Institute for Clinical Laboratory, National Hospital Organization, Kure Medical Center and Chugoku Cancer Center, Kure, Japan.
Institute for Clinical Laboratory, National Hospital Organization, Kure Medical Center and Chugoku Cancer Center, Kure, Japan;
Anticancer Res. 2022 Apr;42(4):1707-1717. doi: 10.21873/anticanres.15647.

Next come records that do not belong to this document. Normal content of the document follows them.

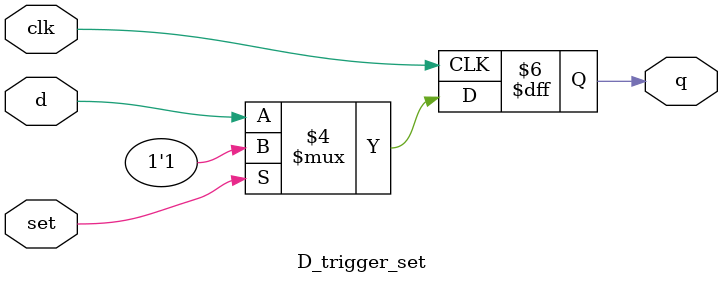
<source format=v>
`timescale 1ns / 1ps
module D_trigger_set(
    input d,
    output reg q = 1,
    input clk,
    input set
    );
	
	always @(posedge clk) begin
		if (set) 
			q <= 1; 
		else 
			q <= d; 
	end

endmodule

</source>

BACKGROUND/AIM: Gastric cancer (GC) is the third-leading cause of cancer-related deaths worldwide; thus, novel diagnostic and therapeutic biomarkers are needed. Annexin A10 (ANXA10) is a calcium- and phospholipid-binding protein. As far as we are aware, there are no reports describing the detailed functions of ANXA10 in GC. Therefore, we investigated the downstream mRNA variation and the effects of ANXA10 on chemoresistance in GC cell lines.
ANXA10 knockout GC cell lines were generated, and we performed functional analyses, chemosensitivity drug testing, and microarray analyses. Additionally, immunohistochemistry for ANXA10 was performed on 40 patients with GC who had received 5-fluorouracil (5-FU)-based chemotherapy to compare their prognosis and clinicopathological factors.
ANXA10 knockout GC cells showed significantly increased proliferation, invasion, and sensitivity to 5-FU. The overall survival of ANXA10-positive cases was considerably lower than that of ANXA10-negative cases in GC patients who received 5-FU-based chemotherapy. Microarray analysis revealed candidate pathways regulated by ANXA10 and claudin 1 (CLDN1), keratin 80 (KRT80), RANBP2-type and C3HC4-type zinc finger containing 1 (RBCK1), and solute carrier family 7 member 5 (SLC7A5) genes.
ANXA10 knockout increased the susceptibility of GC cell lines to 5-FU; ANXA10 may be a predictive indicator for response to 5-FU treatment in GC cases. ANXA10 may be involved in the pathogenesis of GC, in collaboration with CLDN1, KRT80, RBCK1, and SLC7A5.
背景/目的:胃癌(GC)是全球导致癌症相关死亡的第三大原因;因此,需要新的诊断和治疗生物标志物。膜联蛋白 A10(ANXA10)是一种钙和磷脂结合蛋白。据我们所知,尚无报道描述 ANXA10 在 GC 中的详细功能。因此,我们研究了 GC 细胞系中 ANXA10 的下游 mRNA 变化及其对化疗耐药性的影响。
生成了 ANXA10 敲除 GC 细胞系,并进行了功能分析、化疗药物敏感性测试和微阵列分析。此外,对 40 例接受基于 5-氟尿嘧啶(5-FU)的化疗的 GC 患者进行了 ANXA10 的免疫组织化学分析,以比较其预后和临床病理因素。
ANXA10 敲除 GC 细胞表现出明显增加的增殖、侵袭和对 5-FU 的敏感性。接受基于 5-FU 的化疗的 GC 患者中,ANXA10 阳性病例的总生存率明显低于 ANXA10 阴性病例。微阵列分析显示了由 ANXA10 和紧密连接蛋白 1(CLDN1)、角蛋白 80(KRT80)、RANBP2 型和 C3HC4 型锌指含 1(RBCK1)以及溶质载体家族 7 成员 5(SLC7A5)基因调节的候选途径。
ANXA10 敲除增加了 GC 细胞系对 5-FU 的敏感性;ANXA10 可能是 GC 病例对 5-FU 治疗反应的预测指标。ANXA10 可能与 CLDN1、KRT80、RBCK1 和 SLC7A5 一起参与 GC 的发病机制。